Vehicle Bill.
Allows counties to provide electronic parcel records for the specifically requested tax year, if possessed, in open formats with defined fees and limits.
Allows counties to provide electronic parcel records for the specifically requested tax year, if possessed, in open formats with defined fees and limits.
Status / Timeline
- Introduced: January 23, 2025 (Senate Bill 102, Wojno, et al.).
- Action noted in provided documents: reported and passed the Senate (as passed by the Senate version dated April 23, 2025). (Bill amends Section 1 of 1895 PA 161 — MCL 48.101.)
Purpose and intent
- Update a long‑standing 1895 statute that requires county treasurers to furnish transcripts and abstracts of records on request so the law better accommodates electronic records and practical timing of tax‑year data.
- Improve public access to parcel and property tax data (including electronic datasets) for a requested tax year (rather than limiting requests to the “current” tax year) and clarify how fees are charged for such requests.
Key provisions (what the bill changes)
- Tax year requested: Requires a county treasurer to produce requested documentation for the specifically requested tax year if the treasurer possesses those records — not limited to the “current” tax year as in the post‑2022 statute.

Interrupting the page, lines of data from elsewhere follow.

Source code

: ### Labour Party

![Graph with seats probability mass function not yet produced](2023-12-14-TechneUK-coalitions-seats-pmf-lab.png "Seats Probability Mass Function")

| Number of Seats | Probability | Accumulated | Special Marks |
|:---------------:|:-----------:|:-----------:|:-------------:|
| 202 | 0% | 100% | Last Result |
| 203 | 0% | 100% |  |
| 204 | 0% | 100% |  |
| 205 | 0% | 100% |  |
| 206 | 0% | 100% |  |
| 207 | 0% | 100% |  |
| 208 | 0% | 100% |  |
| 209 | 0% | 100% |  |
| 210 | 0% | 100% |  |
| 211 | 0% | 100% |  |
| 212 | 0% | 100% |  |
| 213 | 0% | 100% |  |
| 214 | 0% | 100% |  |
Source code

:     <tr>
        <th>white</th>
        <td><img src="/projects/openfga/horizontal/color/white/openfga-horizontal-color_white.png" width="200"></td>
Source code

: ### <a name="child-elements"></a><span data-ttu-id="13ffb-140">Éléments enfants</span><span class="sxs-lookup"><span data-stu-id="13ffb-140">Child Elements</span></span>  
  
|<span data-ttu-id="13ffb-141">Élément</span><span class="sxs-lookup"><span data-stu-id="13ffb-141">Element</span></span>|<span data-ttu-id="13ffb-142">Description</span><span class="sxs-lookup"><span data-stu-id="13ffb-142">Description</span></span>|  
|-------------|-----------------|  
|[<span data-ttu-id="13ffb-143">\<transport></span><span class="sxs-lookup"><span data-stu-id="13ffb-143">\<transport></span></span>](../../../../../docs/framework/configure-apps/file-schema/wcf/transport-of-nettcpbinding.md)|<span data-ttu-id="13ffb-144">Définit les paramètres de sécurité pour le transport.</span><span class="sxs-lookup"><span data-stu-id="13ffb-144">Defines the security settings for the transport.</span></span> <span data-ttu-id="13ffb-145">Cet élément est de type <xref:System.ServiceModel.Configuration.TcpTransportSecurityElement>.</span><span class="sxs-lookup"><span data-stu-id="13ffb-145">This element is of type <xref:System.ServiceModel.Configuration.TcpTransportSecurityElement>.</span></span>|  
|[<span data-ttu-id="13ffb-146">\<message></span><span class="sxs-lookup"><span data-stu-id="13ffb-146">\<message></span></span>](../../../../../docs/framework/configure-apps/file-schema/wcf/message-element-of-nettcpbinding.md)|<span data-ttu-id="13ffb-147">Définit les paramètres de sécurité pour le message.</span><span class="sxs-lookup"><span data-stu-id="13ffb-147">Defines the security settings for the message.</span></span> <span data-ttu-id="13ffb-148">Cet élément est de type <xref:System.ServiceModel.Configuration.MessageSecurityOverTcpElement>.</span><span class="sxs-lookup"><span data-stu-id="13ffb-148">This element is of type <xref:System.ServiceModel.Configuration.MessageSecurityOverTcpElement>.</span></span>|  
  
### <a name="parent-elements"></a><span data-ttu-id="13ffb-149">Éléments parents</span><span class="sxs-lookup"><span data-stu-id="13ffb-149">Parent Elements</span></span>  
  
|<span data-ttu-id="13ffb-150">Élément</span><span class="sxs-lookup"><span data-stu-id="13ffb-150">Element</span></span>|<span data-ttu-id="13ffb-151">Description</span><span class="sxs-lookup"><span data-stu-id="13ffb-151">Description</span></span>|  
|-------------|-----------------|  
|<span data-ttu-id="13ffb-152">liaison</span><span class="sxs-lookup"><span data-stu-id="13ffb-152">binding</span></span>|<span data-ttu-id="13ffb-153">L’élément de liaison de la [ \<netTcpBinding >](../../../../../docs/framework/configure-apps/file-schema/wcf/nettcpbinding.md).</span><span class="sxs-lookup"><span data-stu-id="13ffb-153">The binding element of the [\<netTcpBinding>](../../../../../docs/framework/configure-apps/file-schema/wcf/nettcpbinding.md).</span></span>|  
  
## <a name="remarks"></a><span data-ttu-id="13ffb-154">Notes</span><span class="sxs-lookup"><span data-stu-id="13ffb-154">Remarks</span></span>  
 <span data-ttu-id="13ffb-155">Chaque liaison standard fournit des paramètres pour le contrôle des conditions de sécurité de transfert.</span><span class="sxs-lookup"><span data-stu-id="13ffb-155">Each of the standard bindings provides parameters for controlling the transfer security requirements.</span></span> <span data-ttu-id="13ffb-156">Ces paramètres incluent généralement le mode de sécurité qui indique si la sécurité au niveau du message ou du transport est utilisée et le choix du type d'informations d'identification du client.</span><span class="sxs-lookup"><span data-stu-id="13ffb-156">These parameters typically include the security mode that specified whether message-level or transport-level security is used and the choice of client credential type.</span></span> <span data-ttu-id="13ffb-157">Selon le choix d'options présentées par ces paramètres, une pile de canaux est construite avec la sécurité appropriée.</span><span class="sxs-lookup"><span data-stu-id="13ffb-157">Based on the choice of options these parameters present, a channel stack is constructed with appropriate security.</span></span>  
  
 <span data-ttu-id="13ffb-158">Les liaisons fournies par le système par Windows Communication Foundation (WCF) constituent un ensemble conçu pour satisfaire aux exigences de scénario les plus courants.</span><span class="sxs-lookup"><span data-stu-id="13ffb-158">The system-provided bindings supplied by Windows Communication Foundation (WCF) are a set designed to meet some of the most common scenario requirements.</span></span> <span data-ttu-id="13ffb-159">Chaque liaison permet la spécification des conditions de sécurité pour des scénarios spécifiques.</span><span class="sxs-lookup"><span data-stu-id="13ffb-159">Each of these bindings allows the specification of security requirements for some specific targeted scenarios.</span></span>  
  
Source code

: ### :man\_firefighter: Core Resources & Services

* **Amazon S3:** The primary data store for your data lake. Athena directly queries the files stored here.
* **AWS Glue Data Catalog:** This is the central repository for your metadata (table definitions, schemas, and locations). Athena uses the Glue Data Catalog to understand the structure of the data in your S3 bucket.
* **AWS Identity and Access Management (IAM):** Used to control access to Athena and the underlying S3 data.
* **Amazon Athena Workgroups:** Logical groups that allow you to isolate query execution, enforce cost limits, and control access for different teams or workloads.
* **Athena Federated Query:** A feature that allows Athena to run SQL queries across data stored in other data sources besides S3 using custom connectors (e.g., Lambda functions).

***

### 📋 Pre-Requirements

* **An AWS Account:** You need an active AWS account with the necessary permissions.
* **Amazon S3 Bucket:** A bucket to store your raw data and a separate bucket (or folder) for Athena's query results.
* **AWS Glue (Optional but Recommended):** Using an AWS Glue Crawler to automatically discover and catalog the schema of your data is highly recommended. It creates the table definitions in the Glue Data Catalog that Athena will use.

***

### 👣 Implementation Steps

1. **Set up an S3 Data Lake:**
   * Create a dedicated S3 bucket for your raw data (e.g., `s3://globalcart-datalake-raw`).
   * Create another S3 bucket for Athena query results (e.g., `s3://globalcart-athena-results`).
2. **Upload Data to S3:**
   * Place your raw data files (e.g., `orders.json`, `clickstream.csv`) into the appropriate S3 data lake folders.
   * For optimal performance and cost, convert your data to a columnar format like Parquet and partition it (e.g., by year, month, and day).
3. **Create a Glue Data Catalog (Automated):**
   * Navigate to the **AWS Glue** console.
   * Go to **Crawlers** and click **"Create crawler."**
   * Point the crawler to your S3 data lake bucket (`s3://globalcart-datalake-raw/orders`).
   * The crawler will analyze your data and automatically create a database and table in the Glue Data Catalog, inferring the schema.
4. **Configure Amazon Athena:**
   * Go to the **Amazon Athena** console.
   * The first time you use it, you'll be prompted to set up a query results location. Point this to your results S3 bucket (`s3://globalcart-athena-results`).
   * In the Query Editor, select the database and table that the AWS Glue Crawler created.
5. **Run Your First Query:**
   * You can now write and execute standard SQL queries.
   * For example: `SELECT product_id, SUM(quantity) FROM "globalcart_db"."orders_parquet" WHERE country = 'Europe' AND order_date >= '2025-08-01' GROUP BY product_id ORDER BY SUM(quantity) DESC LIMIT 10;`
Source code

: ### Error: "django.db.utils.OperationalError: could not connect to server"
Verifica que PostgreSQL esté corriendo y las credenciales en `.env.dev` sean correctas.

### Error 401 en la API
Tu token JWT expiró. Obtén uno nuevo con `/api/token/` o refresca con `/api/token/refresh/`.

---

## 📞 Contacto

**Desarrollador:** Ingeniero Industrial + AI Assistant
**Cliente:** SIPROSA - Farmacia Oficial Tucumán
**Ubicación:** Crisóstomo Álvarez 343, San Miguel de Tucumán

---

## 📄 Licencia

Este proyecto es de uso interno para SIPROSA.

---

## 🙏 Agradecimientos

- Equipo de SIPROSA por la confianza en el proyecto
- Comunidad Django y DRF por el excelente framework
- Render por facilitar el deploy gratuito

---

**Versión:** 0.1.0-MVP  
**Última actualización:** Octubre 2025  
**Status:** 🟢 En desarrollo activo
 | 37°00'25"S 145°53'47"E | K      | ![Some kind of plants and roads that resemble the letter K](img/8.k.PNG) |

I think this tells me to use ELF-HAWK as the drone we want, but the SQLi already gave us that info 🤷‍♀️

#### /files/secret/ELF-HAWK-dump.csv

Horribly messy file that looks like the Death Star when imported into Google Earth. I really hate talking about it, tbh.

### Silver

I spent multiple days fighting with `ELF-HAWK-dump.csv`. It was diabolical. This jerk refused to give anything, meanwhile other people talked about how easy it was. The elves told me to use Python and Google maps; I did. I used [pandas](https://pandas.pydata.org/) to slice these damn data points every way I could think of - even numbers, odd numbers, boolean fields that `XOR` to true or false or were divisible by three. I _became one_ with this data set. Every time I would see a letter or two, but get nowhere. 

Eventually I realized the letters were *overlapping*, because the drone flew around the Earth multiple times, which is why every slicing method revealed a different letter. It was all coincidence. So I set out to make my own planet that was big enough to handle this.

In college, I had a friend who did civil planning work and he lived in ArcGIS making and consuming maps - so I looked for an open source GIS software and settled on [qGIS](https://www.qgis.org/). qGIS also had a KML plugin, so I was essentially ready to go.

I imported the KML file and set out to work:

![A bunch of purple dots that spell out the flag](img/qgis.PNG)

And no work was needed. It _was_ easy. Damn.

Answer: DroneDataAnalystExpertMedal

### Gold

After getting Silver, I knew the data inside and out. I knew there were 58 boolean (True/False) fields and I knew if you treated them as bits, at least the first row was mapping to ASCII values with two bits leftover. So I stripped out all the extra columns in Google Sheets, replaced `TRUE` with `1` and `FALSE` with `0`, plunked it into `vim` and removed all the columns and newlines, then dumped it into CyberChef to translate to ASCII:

- Electronic records — possession standard: Expands the obligation to provide certain electronic parcel records where the county treasurer “possesses” the records, not only where the treasurer “maintains, controls, or manages” them.
- Electronic file format and delivery: Requires electronic responses to be transmitted in an open‑standard, documented format with defined, delimited fields.
- Fee rules for electronic requests:
- Maximum charge is $0.30 per parcel record, capped at $2,000 per request for an electronic data file.
- A request that includes both winter and summer tax bill amounts is treated as a single request; if both amounts are available at the time of request the combined maximum charge is $2,000.
- Copies obtained under the electronic‑records provision may not be resold for commercial purposes.
- Retains existing paper/abstract fee structure (e.g., 25¢ per year for abstracts, 25¢ per 100 words for copies, minimums), except that electronic requests are not subject to those subsections.
- No obligation to produce information the treasurer does not maintain, control, manage, or possess.
Who is affected
- County treasurers: operational changes to how they respond to records requests, potential need to compile or produce electronic exports in a specified format.
- Requesters: researchers, title companies, real‑estate platforms, local governments, academics, journalists and members of the public gain clearer access to parcel/tax data for specified tax years and (in some cases) electronic datasets.
- Local governments: potential modest revenue impact where separate requests would previously have generated separate fees (the bill treats winter and summer bill amounts as a single request). The state fiscal impact is expected to be negligible; local fiscal impact is indeterminate but likely small.
Fiscal and policy notes
- Nonpartisan fiscal analyses included with the bill indicate no state fiscal impact; local revenue may change modestly depending on request patterns (e.g., combined winter/summer requests reduce fee receipts per requester).
- The change to allow provision of records the treasurer “possesses” (not only those he/she manages) is intended to reduce compliance problems where county systems or timing mean current‑year data are only available later.
Other notes
- The bill is a legislative reintroduction of prior efforts (e.g., reintroduces concepts from earlier SB 705 in 2023–24).
- Text amends MCL 48.101 (Public Act 161 of 1895).
Compiled from official sources — confirm details with the bill’s official record.